═════ GIVEN DATA

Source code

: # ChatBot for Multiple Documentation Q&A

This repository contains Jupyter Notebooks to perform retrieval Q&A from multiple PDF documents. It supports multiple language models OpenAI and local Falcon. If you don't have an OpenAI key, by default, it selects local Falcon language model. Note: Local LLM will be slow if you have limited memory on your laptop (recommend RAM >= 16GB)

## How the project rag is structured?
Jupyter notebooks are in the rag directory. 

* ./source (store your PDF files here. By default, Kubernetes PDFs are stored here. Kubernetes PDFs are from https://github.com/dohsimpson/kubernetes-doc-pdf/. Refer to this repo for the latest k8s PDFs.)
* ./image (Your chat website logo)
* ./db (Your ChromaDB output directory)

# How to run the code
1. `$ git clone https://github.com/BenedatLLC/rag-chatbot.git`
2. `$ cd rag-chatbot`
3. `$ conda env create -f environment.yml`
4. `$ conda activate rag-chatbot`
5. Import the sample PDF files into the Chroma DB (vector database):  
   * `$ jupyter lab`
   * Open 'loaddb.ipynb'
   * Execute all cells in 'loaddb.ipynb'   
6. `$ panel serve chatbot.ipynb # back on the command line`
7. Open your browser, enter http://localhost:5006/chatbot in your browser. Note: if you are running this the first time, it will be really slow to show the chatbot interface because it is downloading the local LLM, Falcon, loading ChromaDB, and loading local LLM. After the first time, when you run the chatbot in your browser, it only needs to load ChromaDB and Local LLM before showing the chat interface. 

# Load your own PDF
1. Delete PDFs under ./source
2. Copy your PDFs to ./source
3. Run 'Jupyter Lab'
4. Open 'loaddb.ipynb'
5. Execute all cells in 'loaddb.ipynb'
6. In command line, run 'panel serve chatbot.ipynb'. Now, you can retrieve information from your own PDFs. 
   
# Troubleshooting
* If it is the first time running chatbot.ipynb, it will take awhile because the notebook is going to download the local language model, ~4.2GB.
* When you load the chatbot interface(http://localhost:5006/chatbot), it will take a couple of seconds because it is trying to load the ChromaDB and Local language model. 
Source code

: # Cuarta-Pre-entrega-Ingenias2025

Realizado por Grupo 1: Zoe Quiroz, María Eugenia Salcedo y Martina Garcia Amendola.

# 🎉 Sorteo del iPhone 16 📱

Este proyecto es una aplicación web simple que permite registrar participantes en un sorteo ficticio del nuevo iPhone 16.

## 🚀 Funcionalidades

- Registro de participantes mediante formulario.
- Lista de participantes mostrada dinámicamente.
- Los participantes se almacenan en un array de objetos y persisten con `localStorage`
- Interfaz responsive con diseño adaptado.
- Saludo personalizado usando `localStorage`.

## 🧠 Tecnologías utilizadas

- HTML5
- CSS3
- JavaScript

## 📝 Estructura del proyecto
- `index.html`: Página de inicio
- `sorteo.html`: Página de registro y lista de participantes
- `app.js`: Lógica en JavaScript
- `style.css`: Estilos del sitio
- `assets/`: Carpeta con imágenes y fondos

══════════

All lines from the top of the data through the line containing "serve chatbot.ipynb #" need to be retyped exactly, and nothing more.

» **TASK OUTPUT**:
Source code

: # ChatBot for Multiple Documentation Q&A

This repository contains Jupyter Notebooks to perform retrieval Q&A from multiple PDF documents. It supports multiple language models OpenAI and local Falcon. If you don't have an OpenAI key, by default, it selects local Falcon language model. Note: Local LLM will be slow if you have limited memory on your laptop (recommend RAM >= 16GB)

## How the project rag is structured?
Jupyter notebooks are in the rag directory. 

* ./source (store your PDF files here. By default, Kubernetes PDFs are stored here. Kubernetes PDFs are from https://github.com/dohsimpson/kubernetes-doc-pdf/. Refer to this repo for the latest k8s PDFs.)
* ./image (Your chat website logo)
* ./db (Your ChromaDB output directory)

# How to run the code
1. `$ git clone https://github.com/BenedatLLC/rag-chatbot.git`
2. `$ cd rag-chatbot`
3. `$ conda env create -f environment.yml`
4. `$ conda activate rag-chatbot`
5. Import the sample PDF files into the Chroma DB (vector database):  
   * `$ jupyter lab`
   * Open 'loaddb.ipynb'
   * Execute all cells in 'loaddb.ipynb'   
6. `$ panel serve chatbot.ipynb # back on the command line`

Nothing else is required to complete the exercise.